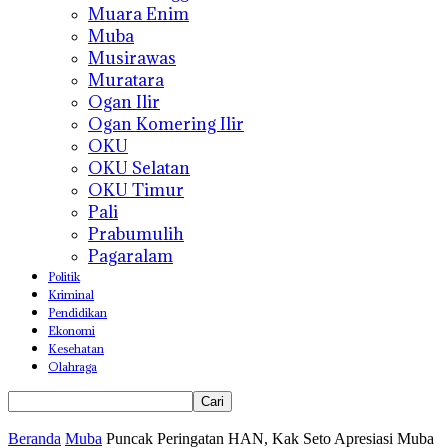
Muara Enim
Muba
Musirawas
Muratara
Ogan Ilir
Ogan Komering Ilir
OKU
OKU Selatan
OKU Timur
Pali
Prabumulih
Pagaralam
Politik
Kriminal
Pendidikan
Ekonomi
Kesehatan
Olahraga
Beranda
Muba
Puncak Peringatan HAN, Kak Seto Apresiasi Muba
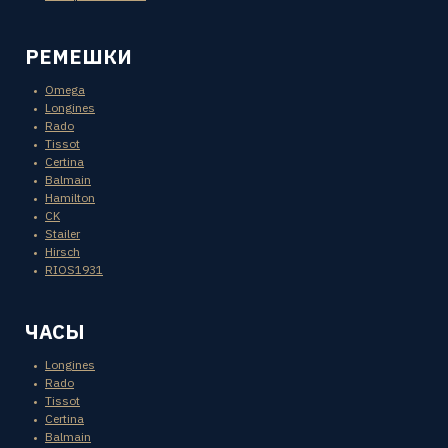
РЕМЕШКИ
Omega
Longines
Rado
Tissot
Certina
Balmain
Hamilton
CK
Stailer
Hirsch
RIOS1931
ЧАСЫ
Longines
Rado
Tissot
Certina
Balmain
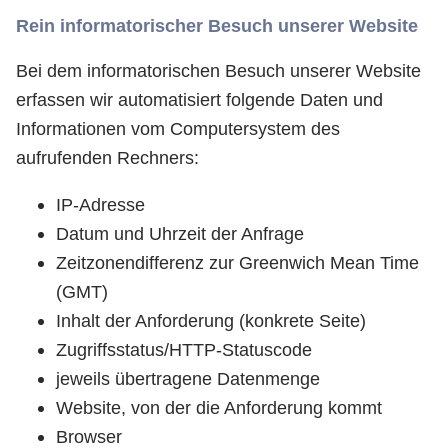
Rein informatorischer Besuch unserer Website
Bei dem informatorischen Besuch unserer Website
erfassen wir automatisiert folgende Daten und
Informationen vom Computersystem des
aufrufenden Rechners:
IP-Adresse
Datum und Uhrzeit der Anfrage
Zeitzonendifferenz zur Greenwich Mean Time
(GMT)
Inhalt der Anforderung (konkrete Seite)
Zugriffsstatus/HTTP-Statuscode
jeweils übertragene Datenmenge
Website, von der die Anforderung kommt
Browser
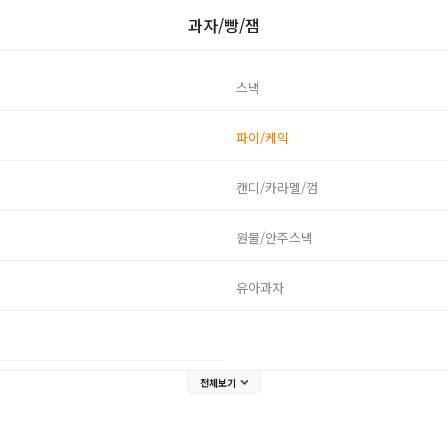
과자/빵/잼
스낵
파이/케익
캔디/카라멜/껌
원물/안주스낵
유아과자
전체보기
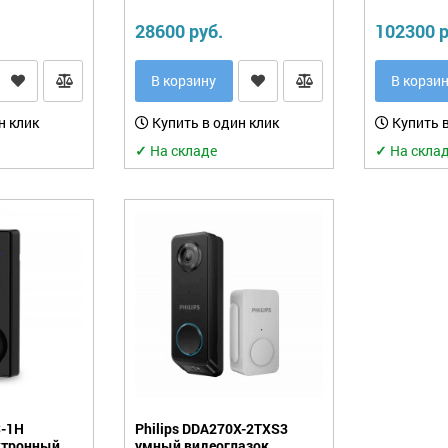
28600 руб.
102300 р
В корзину
В корзи
н клик
Купить в один клик
Купить в
✓
На складе
✓
На скла
S-1H
Philips DDA270X-2TXS3
ктронный
умный видеоглазок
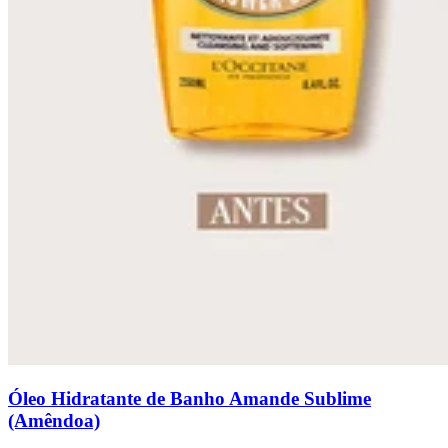
Óleo Hidratante de Banho Amande Sublime
(Amêndoa)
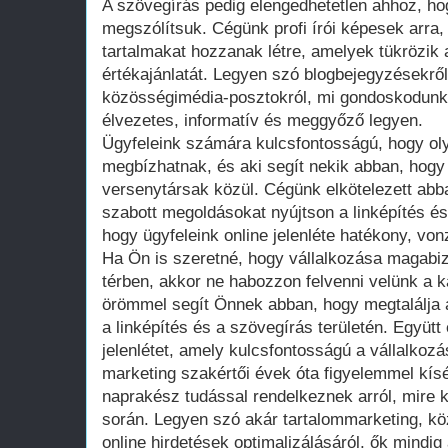
A szövegírás pedig elengedhetetlen ahhoz, ho
megszólítsuk. Cégünk profi írói képesek arra
tartalmakat hozzanak létre, amelyek tükrözik a
értékajánlatát. Legyen szó blogbejegyzésekről
közösségimédia-posztokról, mi gondoskodunk
élvezetes, informatív és meggyőző legyen.
Ügyfeleink számára kulcsfontosságú, hogy olya
megbízhatnak, és aki segít nekik abban, hogy
versenytársak közül. Cégünk elkötelezett abb
szabott megoldásokat nyújtson a linképítés és
hogy ügyfeleink online jelenléte hatékony, vo
Ha Ön is szeretné, hogy vállalkozása magabizt
térben, akkor ne habozzon felvenni velünk a 
örömmel segít Önnek abban, hogy megtalálja 
a linképítés és a szövegírás területén. Együtt é
jelenlétet, amely kulcsfontosságú a vállalkoz
marketing szakértői évek óta figyelemmel kísér
naprakész tudással rendelkeznek arról, mire k
során. Legyen szó akár tartalommarketing, k
online hirdetések optimalizálásáról, ők mindig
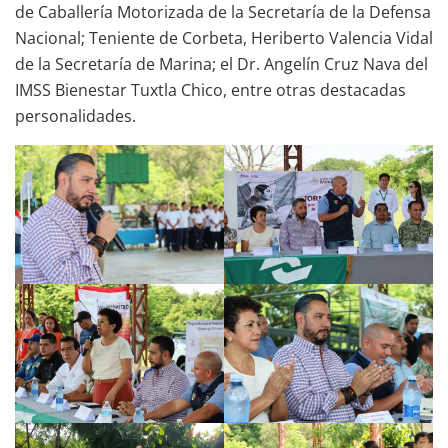
de Caballería Motorizada de la Secretaría de la Defensa
Nacional; Teniente de Corbeta, Heriberto Valencia Vidal
de la Secretaría de Marina; el Dr. Angelín Cruz Nava del
IMSS Bienestar Tuxtla Chico, entre otras destacadas
personalidades.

◆ ◆ ◆ ◆ ◆ ◆ ◆

◆ Aim of the exercise ◆
Can you turn the text read from all of these rows into one numbered list with one line per item, skipping blank lines and leaving the pictures out?

◆ Result of the exercise ◆
1. Muara Enim
2. Muba
3. Musirawas
4. Muratara
5. Ogan Ilir
6. Ogan Komering Ilir
7. OKU
8. OKU Selatan
9. OKU Timur
10. Pali
11. Prabumulih
12. Pagaralam
13. Politik
14. Kriminal
15. Pendidikan
16. Ekonomi
17. Kesehatan
18. Olahraga
19. Beranda
20. Muba
21. Puncak Peringatan HAN, Kak Seto Apresiasi Muba
22. РЕМЕШКИ
23. Omega
24. Longines
25. Rado
26. Tissot
27. Certina
28. Balmain
29. Hamilton
30. CK
31. Stailer
32. Hirsch
33. RIOS1931
34. ЧАСЫ
35. Longines
36. Rado
37. Tissot
38. Certina
39. Balmain
40. Rein informatorischer Besuch unserer Website
41. Bei dem informatorischen Besuch unserer Website
42. erfassen wir automatisiert folgende Daten und
43. Informationen vom Computersystem des
44. aufrufenden Rechners:
45. IP-Adresse
46. Datum und Uhrzeit der Anfrage
47. Zeitzonendifferenz zur Greenwich Mean Time
48. (GMT)
49. Inhalt der Anforderung (konkrete Seite)
50. Zugriffsstatus/HTTP-Statuscode
51. jeweils übertragene Datenmenge
52. Website, von der die Anforderung kommt
53. Browser
54. 과자/빵/잼
55. 스낵
56. 파이/케익
57. 캔디/카라멜/껌
58. 원물/안주스낵
59. 유아과자
60. 전체보기
61. 28600 руб.
62. 102300 р
63. В корзину
64. В корзи
65. н клик
66. Купить в один клик
67. Купить в
68. ✓
69. На складе
70. ✓
71. На скла
72. S-1H
73. Philips DDA270X-2TXS3
74. ктронный
75. умный видеоглазок
76. Óleo Hidratante de Banho Amande Sublime
77. (Amêndoa)
78. A szövegírás pedig elengedhetetlen ahhoz, ho
79. megszólítsuk. Cégünk profi írói képesek arra
80. tartalmakat hozzanak létre, amelyek tükrözik a
81. értékajánlatát. Legyen szó blogbejegyzésekről
82. közösségimédia-posztokról, mi gondoskodunk
83. élvezetes, informatív és meggyőző legyen.
84. Ügyfeleink számára kulcsfontosságú, hogy olya
85. megbízhatnak, és aki segít nekik abban, hogy
86. versenytársak közül. Cégünk elkötelezett abb
87. szabott megoldásokat nyújtson a linképítés és
88. hogy ügyfeleink online jelenléte hatékony, vo
89. Ha Ön is szeretné, hogy vállalkozása magabizt
90. térben, akkor ne habozzon felvenni velünk a 
91. örömmel segít Önnek abban, hogy megtalálja 
92. a linképítés és a szövegírás területén. Együtt é
93. jelenlétet, amely kulcsfontosságú a vállalkoz
94. marketing szakértői évek óta figyelemmel kísér
95. naprakész tudással rendelkeznek arról, mire k
96. során. Legyen szó akár tartalommarketing, k
97. online hirdetések optimalizálásáról, ők mindig
98. de Caballería Motorizada de la Secretaría de la Defensa
99. Nacional; Teniente de Corbeta, Heriberto Valencia Vidal
100. de la Secretaría de Marina; el Dr. Angelín Cruz Nava del
101. IMSS Bienestar Tuxtla Chico, entre otras destacadas
102. personalidades.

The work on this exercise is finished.